Steve Blake of the Los Angeles Lakers missed what would have been the winning shot in a critical game. His wife got death threats.
Singer John Legend’s fiancee, Chrissy Teigen, criticized singer Chris Brown’s performance on an awards show. She got death threats.
Clint Eastwood’s daughter Francesca publicly destroyed a $100,000 purse as a piece of performance art. She got death threats.
A conservative teenage activist from North Carolina posted a video supporting her state’s constitutional amendment banning same-sex marriage. She reported death threats.
All these threats came within the last two weeks. All were delivered online.
Welcome to the seamy underbelly of the communications revolution.
Professional athletes have this expression. When the doughy guy in the stands, fortified by the overconsumption of hops and barley, yells abuse to some chiseled giant down on the field, he is said to possess “beer muscles.” The aforementioned revolution has produced its equivalent. Call it “Internet courage.”

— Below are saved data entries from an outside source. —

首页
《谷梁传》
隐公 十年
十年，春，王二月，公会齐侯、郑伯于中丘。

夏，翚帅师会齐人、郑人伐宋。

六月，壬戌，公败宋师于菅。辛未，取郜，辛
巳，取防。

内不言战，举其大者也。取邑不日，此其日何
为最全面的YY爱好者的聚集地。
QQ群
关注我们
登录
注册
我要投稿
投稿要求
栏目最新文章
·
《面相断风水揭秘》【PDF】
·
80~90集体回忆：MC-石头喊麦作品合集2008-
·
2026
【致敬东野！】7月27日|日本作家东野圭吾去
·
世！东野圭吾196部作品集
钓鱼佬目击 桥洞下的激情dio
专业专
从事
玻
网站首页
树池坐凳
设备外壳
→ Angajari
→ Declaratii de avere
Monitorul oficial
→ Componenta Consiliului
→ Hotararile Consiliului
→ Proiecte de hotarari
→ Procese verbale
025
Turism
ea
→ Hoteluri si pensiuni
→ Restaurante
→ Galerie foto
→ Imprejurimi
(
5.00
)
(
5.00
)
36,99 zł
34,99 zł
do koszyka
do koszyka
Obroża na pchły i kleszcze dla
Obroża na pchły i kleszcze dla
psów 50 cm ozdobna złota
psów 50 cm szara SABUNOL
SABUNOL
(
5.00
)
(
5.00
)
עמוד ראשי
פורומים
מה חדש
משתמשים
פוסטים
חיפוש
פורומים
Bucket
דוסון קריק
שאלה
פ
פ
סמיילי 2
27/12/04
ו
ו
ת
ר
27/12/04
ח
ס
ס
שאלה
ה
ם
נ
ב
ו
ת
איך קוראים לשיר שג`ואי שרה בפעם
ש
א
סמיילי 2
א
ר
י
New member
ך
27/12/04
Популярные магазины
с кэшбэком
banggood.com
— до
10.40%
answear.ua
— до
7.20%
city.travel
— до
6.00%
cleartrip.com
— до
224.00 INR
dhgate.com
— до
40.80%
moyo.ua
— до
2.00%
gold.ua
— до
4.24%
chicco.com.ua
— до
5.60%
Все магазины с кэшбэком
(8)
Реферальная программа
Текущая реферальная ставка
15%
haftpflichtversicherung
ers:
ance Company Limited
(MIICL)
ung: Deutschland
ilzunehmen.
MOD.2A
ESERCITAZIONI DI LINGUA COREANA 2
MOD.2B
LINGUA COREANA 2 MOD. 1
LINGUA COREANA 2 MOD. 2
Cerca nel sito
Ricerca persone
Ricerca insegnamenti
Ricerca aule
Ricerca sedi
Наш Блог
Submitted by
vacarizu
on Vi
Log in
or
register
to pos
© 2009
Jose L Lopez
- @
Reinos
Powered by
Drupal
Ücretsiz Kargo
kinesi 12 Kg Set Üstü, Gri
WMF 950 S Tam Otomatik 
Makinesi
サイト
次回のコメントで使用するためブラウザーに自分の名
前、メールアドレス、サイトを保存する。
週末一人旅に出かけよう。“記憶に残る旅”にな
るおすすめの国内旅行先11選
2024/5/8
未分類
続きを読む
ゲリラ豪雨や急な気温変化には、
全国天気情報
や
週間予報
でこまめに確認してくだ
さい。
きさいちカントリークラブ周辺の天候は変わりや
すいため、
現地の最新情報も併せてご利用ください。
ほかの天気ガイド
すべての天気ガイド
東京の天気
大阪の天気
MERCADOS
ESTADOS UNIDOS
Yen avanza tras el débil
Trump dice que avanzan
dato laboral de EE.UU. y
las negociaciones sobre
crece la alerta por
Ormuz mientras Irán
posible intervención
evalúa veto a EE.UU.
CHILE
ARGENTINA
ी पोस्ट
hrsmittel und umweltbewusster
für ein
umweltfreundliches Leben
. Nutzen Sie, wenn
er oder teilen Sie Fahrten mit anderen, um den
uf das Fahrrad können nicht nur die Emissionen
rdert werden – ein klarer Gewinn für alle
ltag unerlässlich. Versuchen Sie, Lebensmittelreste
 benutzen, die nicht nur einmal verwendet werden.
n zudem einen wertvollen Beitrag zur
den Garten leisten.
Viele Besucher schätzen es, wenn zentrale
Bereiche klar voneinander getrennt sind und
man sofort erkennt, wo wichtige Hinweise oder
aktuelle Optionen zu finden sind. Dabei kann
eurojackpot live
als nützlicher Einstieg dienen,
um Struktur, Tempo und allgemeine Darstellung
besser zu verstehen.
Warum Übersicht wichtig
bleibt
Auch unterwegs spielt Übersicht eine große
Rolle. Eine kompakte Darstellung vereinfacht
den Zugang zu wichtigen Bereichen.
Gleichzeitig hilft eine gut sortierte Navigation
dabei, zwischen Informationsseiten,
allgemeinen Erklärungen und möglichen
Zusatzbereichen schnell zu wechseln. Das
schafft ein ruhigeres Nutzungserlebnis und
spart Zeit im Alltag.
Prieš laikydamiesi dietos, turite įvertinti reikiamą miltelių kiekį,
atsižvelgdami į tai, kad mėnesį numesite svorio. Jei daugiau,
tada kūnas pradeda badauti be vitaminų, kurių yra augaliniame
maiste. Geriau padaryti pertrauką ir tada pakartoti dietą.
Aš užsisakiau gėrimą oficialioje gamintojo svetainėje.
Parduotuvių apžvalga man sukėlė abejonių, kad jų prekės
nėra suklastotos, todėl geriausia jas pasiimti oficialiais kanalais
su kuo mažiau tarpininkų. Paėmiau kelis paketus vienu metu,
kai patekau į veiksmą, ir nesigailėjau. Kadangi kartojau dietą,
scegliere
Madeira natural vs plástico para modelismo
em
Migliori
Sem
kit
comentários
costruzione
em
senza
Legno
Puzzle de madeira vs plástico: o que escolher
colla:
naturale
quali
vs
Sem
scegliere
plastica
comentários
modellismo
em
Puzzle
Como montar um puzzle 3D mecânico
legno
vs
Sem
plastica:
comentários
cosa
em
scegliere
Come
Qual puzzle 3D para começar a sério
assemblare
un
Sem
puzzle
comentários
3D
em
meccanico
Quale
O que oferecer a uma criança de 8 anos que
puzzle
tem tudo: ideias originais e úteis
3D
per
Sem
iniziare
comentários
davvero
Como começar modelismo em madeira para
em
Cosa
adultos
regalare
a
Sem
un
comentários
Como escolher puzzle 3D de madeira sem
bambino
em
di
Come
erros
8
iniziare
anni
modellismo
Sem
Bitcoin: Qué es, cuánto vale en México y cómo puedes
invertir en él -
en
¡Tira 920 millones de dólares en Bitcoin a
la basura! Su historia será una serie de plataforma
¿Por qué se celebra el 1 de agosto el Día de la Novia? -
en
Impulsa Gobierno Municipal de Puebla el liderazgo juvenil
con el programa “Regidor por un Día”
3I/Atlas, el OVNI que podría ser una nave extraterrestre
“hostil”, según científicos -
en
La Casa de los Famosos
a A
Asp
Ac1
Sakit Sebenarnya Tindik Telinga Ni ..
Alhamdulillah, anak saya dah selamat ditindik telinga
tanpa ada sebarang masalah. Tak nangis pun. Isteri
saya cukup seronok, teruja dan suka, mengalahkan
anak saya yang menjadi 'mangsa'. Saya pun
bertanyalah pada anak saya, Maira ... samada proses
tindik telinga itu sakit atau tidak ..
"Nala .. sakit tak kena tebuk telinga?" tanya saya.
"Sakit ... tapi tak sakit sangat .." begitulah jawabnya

It does not always manifest itself in death threats. Sample the message boards attending your average opinion column, blog or controversial news story and you will find Internet courage by the bucket — people flaming the writer and one another with gleeful abandon you know they’d never dare display in the flesh and mortar world.
Perhaps you remember when new technology was supposed to make us better, bind our families, strengthen our communities, bring our world together. At least, that is what was promised in all those gauzy TV commercials and futurist essays that practically glowed with the warmth of human potential.